Serebral palsi; doğum öncesinde, doğum sırasında ve doğum sonrası erken dönemdeki, beyin hasarı sonucu ortaya çıkan, ilerleyici olmayan, ancak yaşla birlikte değişebilen, hareketi kısıtlayıcı, kalıcı motor fonksiyon kaybı, postür ve hareket bozukluğu olarak tanımlanmaktadır.
Serebral palsi hastalığında beyinde oluşan hasar ilerleyici değildir. Serebral Palsi bulaşıcı, kalıtsal ve hayatı tehdit eden bir durum değildir.
Motor geriliğine; duyusal, bilişsel, iletişim, algılama, epilepsi, davranış bozuklukları ve ikincil olarak gelişen kas iskelet sistemi sorunları eşlik eder. Serebral Palsili çocukların büyük bir kısmı zamanla daha iyi duruma gelirken, bir kısmı da gelişebilecek ek sorunlar dolayısıyla daha kötü bir tablo sergileyebilir.
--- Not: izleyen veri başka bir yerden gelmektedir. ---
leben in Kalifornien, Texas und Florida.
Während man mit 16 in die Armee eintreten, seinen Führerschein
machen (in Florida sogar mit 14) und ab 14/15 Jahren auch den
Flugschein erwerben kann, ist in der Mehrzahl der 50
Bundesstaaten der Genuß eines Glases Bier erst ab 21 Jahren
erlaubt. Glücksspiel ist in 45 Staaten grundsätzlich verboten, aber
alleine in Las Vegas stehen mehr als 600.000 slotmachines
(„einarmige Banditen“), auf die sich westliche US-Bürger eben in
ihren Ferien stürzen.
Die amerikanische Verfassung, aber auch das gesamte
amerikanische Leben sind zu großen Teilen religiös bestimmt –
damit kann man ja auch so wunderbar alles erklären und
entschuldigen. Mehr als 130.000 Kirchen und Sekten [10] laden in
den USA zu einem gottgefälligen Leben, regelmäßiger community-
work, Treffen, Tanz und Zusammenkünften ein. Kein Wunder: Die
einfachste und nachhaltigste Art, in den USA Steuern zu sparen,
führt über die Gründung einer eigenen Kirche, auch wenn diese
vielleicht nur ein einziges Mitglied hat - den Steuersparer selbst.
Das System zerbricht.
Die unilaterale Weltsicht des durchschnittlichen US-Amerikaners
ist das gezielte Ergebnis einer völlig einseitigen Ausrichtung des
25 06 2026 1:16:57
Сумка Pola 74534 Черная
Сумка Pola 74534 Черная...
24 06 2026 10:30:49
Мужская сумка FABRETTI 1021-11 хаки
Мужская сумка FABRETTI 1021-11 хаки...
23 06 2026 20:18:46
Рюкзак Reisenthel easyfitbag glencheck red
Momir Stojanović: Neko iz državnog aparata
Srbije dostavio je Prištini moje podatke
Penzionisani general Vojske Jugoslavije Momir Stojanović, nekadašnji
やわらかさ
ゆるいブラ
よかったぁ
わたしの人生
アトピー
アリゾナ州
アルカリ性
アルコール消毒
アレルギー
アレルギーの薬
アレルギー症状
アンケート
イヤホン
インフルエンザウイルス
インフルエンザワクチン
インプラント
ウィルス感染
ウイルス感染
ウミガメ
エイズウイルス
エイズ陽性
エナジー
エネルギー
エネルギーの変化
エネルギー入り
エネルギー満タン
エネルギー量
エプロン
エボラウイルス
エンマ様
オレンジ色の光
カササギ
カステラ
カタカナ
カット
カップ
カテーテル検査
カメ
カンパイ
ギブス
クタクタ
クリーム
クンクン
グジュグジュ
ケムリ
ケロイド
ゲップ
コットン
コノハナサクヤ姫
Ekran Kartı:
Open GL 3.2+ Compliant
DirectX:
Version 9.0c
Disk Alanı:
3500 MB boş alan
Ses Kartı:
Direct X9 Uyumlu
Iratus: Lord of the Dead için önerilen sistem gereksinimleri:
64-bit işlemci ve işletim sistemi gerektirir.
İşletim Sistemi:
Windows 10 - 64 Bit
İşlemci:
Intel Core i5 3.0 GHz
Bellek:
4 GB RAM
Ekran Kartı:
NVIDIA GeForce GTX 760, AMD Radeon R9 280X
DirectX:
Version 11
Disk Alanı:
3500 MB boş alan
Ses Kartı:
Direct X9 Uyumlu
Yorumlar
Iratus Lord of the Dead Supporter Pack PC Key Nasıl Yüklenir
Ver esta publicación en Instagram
Oluşacak ek sorunları engellemek ve çocukların yaşama kalitelerini arttırmak için, mümkün olan en erken yaşta tedaviye başlamak gerekir.
Yapılan araştırmalar serebral palsi hastalarının yaklaşık % 75’inin hamilelik sırasındaki sebeplere, % 10-15’inin zorlu doğum ve yeni doğan dönemindeki rahatsızlıklara bağlı olduğu, geri kalan % 10’un ise hayatın erken haftalarındaki kaza ve hastalıklara bağlı olarak ortaya çıktığını göstermektedir.
Birkley’in Yürüyüşü
ABD’de yaşayan Logan ailesinin kızları Birkley, doğuştan serebral palsi hastası. Doğumundan itibaren tedavi gördü, ama her anında yanında olan annesinin desteği en iyi ilâç oldu.10 yaşında kimsenin desteği olmadan ilk adımlarını attı ve bir süre sonra da 1 dakika tek başına yürüyebildi. Bu ilk yürüyüşü kaydeden anne, hasta çocuklara yapılan anne desteğinin önemini gösteriyor.